Il materiale contenuto in questa pagina è a disposizione di tutti esclusivamente per la lettura.

Ogni altro tipo di utilizzo necessita dell'autorizzazione esplicita dell' autore.

INTRODUZIONE

1) Armonica, le ance della Spiritualità Blues

2) Armonica, imitazione della voce umana

3) Demitizzazione di uno stereotipo:

Il Blues non nasce nella e per la schiavitù, sua culla è la libertà ottenuta dopo la     Guerra di Secessione.

4) Breve  genealogia del Blues

5) L’armonica diventa Regina del Blues

6) Premessa alle monografie

 

MONOGRAFIE
Robert Johnson Sonny Boy Williamson  

 

1) Armonica, le ance della Spiritualità Blues

 

Prima di addentrarci più in profondità nel meraviglioso mondo dell’Armonica Blues e nelle vicende dei suoi protagonisti, mediante cui cercheremo di procedere lungo le coordinate di un serio, benché appassionato, discorso storicistico ad ampio spettro, in cui il Blues sarà il protagonista assoluto; poniamoci un quesito, un importantissimo quesito.

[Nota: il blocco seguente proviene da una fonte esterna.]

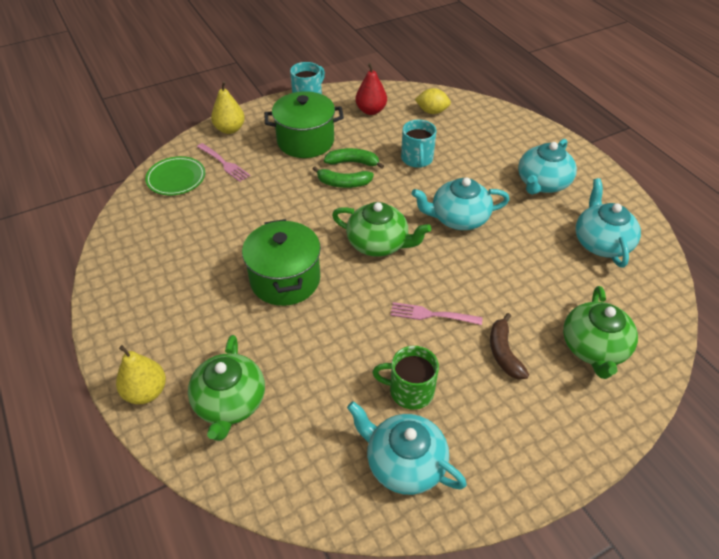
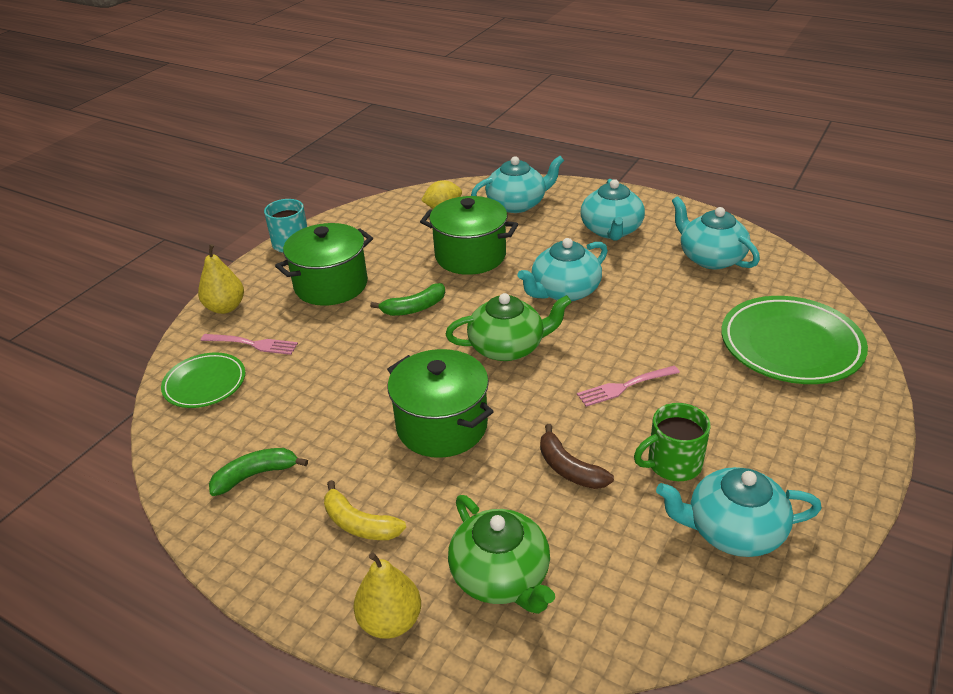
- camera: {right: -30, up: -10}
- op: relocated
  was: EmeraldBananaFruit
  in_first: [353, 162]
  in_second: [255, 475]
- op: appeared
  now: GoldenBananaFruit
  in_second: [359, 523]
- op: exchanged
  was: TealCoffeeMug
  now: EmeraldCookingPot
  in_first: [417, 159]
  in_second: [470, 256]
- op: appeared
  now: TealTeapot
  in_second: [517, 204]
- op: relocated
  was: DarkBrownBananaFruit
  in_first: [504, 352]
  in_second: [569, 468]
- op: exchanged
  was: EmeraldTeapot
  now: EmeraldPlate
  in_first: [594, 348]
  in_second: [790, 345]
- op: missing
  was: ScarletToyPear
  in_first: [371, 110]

Perché l’armonica? perché l’armonica Blues? Naturalmente ognuno di noi, iniziati, neofiti, o semplici (ma preziosissimi) supporters del Blues e dell’armonica, coltiva un proprio esclusivo e intimo perché, nondimeno, ciascuno di questi privati perché, affonda radici odierne in un humus dissodato molti anni or sono relativamente all’uso Blues dello strumento, ma antico come il mondo riguardo alle determinazioni profondamente e universalmente umane, che fanno sì che la Musica, non soltanto il Blues, sia da sempre la manifestazione più potente dell’anima, la nostra anima umana, che ha saputo raccogliere in sé i suoni del cosmo per restituirli ad esso vestiti di nuova bellezza. Nessuna forma d’arte è quindi più prossima alla perfezione; la Musica ci avvicina all’assoluto, all’armonia mundi

L’armonica è per certo uno strumento musicale che permette di suonare il Blues grazie alla vibrazione delle ance metalliche al suo interno, provocate dalla modulazione del soffio e del respiro mediante varie tecniche di cui avremo agio di parlare, ma è anche, ­ secondo me soprattutto­, manifestazione della spiritualità profonda di chi la suona. Suonare il Blues è un fatto, ma far suonare anche se stessi mentre si suona il Blues (con l’armonica o con altri strumenti) è un’altra cosa, è il vero Blues; questo in breve, il mio pensiero. L’armonica, quindi, a mio parere, ma non solo secondo me, anche nelle vedute per esempio di Otis Spann (un pianista), o di Muddy Waters, (cantante, chitarrista, sebbene per un breve periodo anche armonicista di non eccelsa capacità), è il principe degli strumenti Blues, è imitazione della voce umana e della spiritualità umana quindi il più trainante veicolo del Blues. Approfondiremo subito questo discorso, cercando al contempo di parlare dell’armonica inserendola in un contesto tematico non soltanto filosofico, bensì anche storico-sociologico.